When I was 17, my parents made me go to an intensive exam preparation psychologist who tested me over the course of a long (very long) weekend to determine which would be the best course of study for me in college. Most kids, you see, know where they’re headed before their final exams, known as the Leaving Certificate in Ireland, but all I wanted to do was to lie on my bed, eat chocolate, and read magazines. Unfortunately, there are no college courses in Ireland for that.
At the end of the weekend, the psychologist called in my parents and solemnly said, “It is clear to me that your child has a natural talent for mathematics”, at which point my parents burst out laughing and I looked behind me to see which of my three brothers had followed us in there.
Because, you see, I am hopeless with numbers. Words I can do, but my eyes see numbers and they slide over them like water off a tin roof. It took me until the age of 15 to learn how to read a clock, and to be honest, I still have to focus really hard to tell the time. When my son asks me what two plus nine makes, I have to count it out on my fingers. There is nothing more terrifying to me than having to calculate a tip.
Which is why I have successfully ignored the biehl parfumkunstwerke line for so long. Well that, and the fact that the name is all in lowercase letters, which is a piece of wankery if I ever saw it. But all those letters and numbers after the letters? No. My brain can’t find traction. It’s not confined to biehl parfumkunstwerke either – I managed to ignore the Parfums MDCI line until they stopped numbering their perfumes and started giving them real names.
I’ll admit that I was curious about AL02, though, because several people whose taste I trust spoke about it in glowing terms. But I would never have ordered a sample of it myself, because of the numbers thing. Then, about a week ago, I received a sample of it from a very generous seller on Parfumo.de. Praise be – it was meant to be. Despite my aversion to numbers, I have been wearing this sample for the last week and have fallen completely in love with it.
If one were to go purely based on the notes list, it might be called a floriental. But to my nose, despite the florals listed in the heart – jasmine, rose, and so on – this is a spicy, dark fruit oriental that sits halfway between the piney mulled wine of Bois de Paradis (Parfums Delrae) and the plummy, perfumey amber of Coco (Chanel).
The opening makes me feel drunk with pleasure. It’s like inhaling the hallucinogenic aromas of a pan of plums, pears, apricots, and raisins simmering in a tannin-heavy red wine with cinnamon sticks and cloves. It would almost be a gourmand except for the resinous, dusty incense and woody notes shifting beneath the stewed fruits. AL02 (even writing that causes me psychic pain) is also not at all sweet – it has that interesting dichotomy that dried figs or prunes have, a sort of intense jamminess or stickiness combined with a bitter, leathery edge that makes it possible to eat more than one of them at a time without feeling sick.
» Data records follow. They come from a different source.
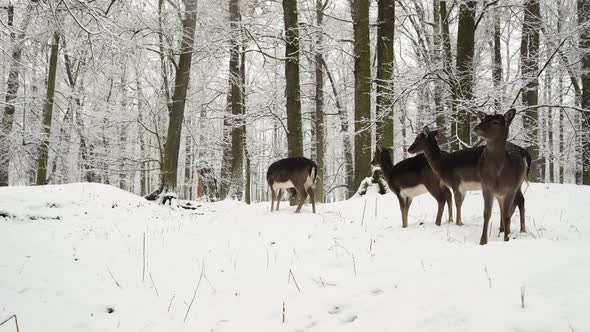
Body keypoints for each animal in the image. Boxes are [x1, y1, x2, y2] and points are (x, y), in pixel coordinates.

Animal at [476, 109, 532, 244]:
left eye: (495, 122)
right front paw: (483, 241)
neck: (497, 174)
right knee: (503, 207)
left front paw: (507, 239)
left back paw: (521, 230)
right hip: (501, 192)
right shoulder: (486, 187)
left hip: (518, 183)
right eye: (483, 119)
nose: (476, 128)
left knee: (519, 201)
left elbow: (507, 214)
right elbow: (487, 213)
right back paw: (502, 229)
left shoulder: (510, 188)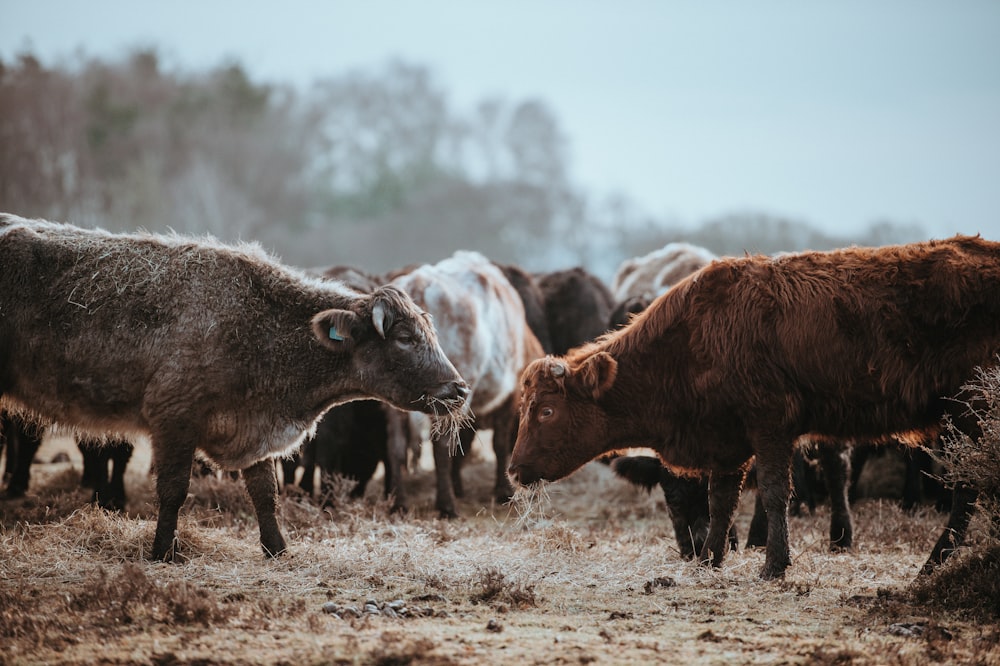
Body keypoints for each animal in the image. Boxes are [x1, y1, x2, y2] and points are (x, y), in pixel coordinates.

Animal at [0, 214, 468, 560]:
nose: (459, 389)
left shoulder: (252, 430)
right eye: (404, 338)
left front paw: (277, 549)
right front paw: (163, 552)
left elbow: (265, 493)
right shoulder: (174, 419)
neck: (256, 327)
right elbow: (173, 490)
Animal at [512, 236, 1000, 580]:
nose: (515, 470)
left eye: (546, 411)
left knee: (965, 491)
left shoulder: (770, 427)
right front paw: (710, 558)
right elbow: (722, 499)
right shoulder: (726, 441)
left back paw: (931, 565)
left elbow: (772, 492)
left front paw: (773, 564)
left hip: (968, 416)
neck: (697, 336)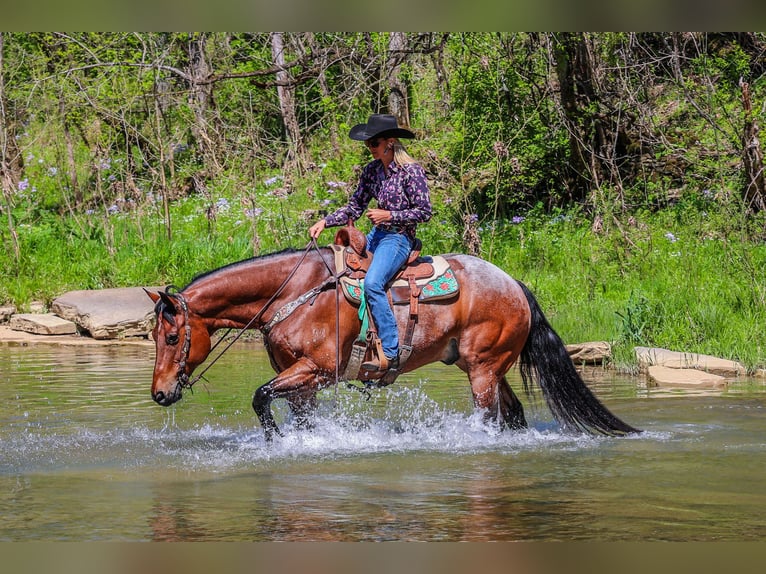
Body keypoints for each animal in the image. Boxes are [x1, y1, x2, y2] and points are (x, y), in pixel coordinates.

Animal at [146, 243, 640, 440]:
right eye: (153, 336)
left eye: (171, 336)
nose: (160, 394)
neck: (293, 295)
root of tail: (514, 284)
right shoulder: (299, 381)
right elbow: (291, 414)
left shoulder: (317, 372)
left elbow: (259, 397)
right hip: (483, 366)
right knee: (513, 413)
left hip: (483, 370)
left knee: (490, 416)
A nice surprise sits in wait for me in the base, although it takes hours to get there – a creamy, almost smoky combination of vanilla and incense, with what feels to me like a touch of ambergris. With traces of mulled wine and dried fruit still lingering over the oriental base, AL02 feels like a perfume from the past, by which I mean solid in its structure, rich, and well made from every angle. In fact, it’s almost classical in nature, something that took me by surprise in a line that I had assumed was all Iso E Super and beardy intellectuals sitting around in chic bars dipping their hipster beards into their small-batch beer. Turns out that the problem was all with me and my assumptions – I had come down with a major case of inverted snobbery.
I guess this means I will have to explore more of biehl parfumkunstwerke, and even learn how to pronounce it without sounding like I am saying a very bad word indeed.